Best Practices for Implementation
For many enterprise organizations, security robots are an emerging concept and a new addition to a comprehensive security strategy. Therefore, certain considerations must be taken into account before the implementation of the technology – especially when human guarding is used, as well. Here are some tips for implementing security robots into an organization:
n Know the technology uses – Before any robots deploy, an organization must decide what it wants to get out of the investment. Will robots be used strictly for perimeter security? Just for remote locations? Only during large-scale events? These decisions should be made before any change in strategy is implemented.
- Educate the team – Robotics, in general, can have a negative connotation, leading human guards and other security team members to wonder, “Am I being replaced?” The best way to handle this concern is to maintain constant communication about the changes being made. This can be accomplished through seminars, announcements in team meetings, or training sessions that outline exactly how the robots will be used and why.
- Provide training – Security robot manufacturers are in the business of ensuring that their technology is used as efficiently and effectively as possible, which means training is crucial to the deployment process. Identify anyone who will be working with the robots and give them the opportunity to take courses on how best to use the technology.
- Develop standard operating procedures for robot use – Introducing robotics makes it mission-critical to provide new SOPs.
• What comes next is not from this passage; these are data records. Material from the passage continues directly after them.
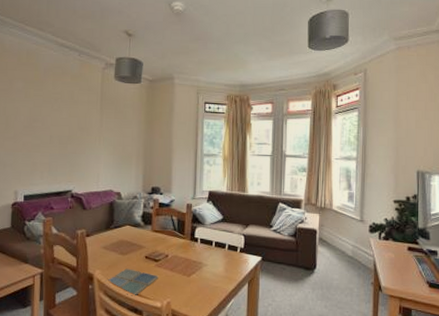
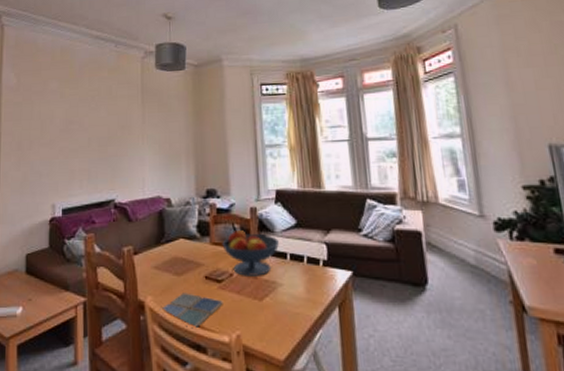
fruit bowl: none [161,222,208,258] -> present [222,230,280,276]

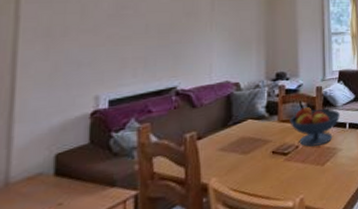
drink coaster: present [159,293,223,329] -> none [224,168,289,201]

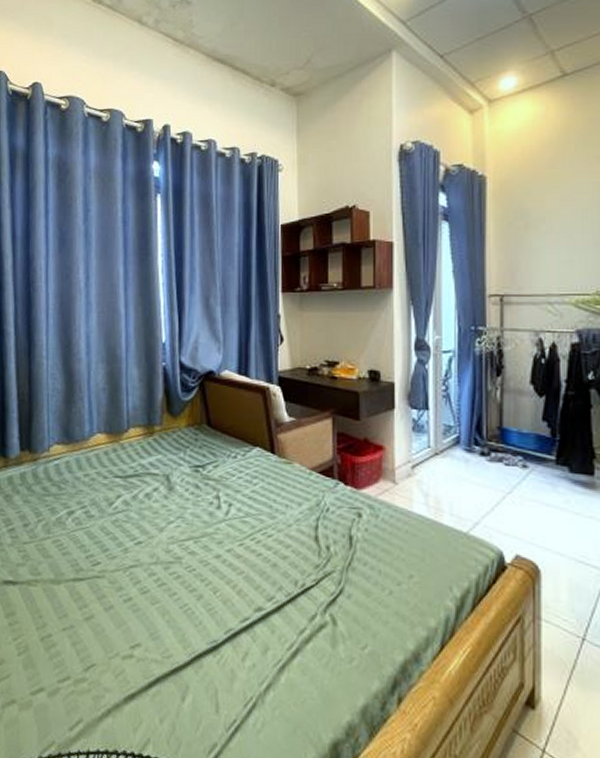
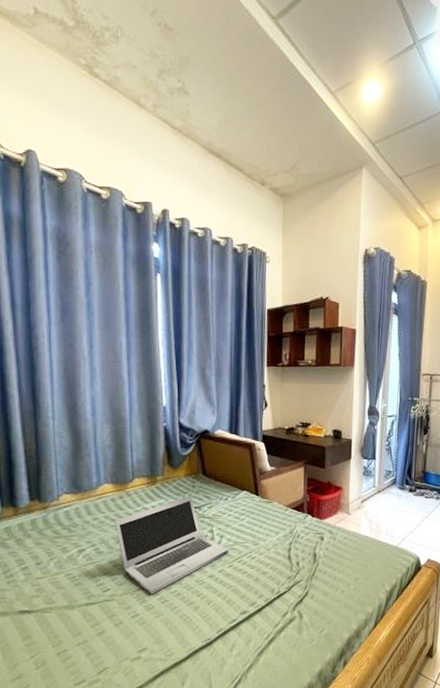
laptop: none [106,450,238,574] -> present [114,495,228,594]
If a security operations center is in use, these procedures must also be put into the database so that security guards who are monitoring the robot’s patrol can go through the proper steps in the event of an incident.
Robotics can provide significant value in various applications. It is critical for enterprise organizations to weigh the costs and benefits of implementing this new and innovative technology to meet today’s and tomorrow’s business needs. As security robots continue to produce strong improvements to customers’ programs, they will become as ubiquitous as their human guarding partners.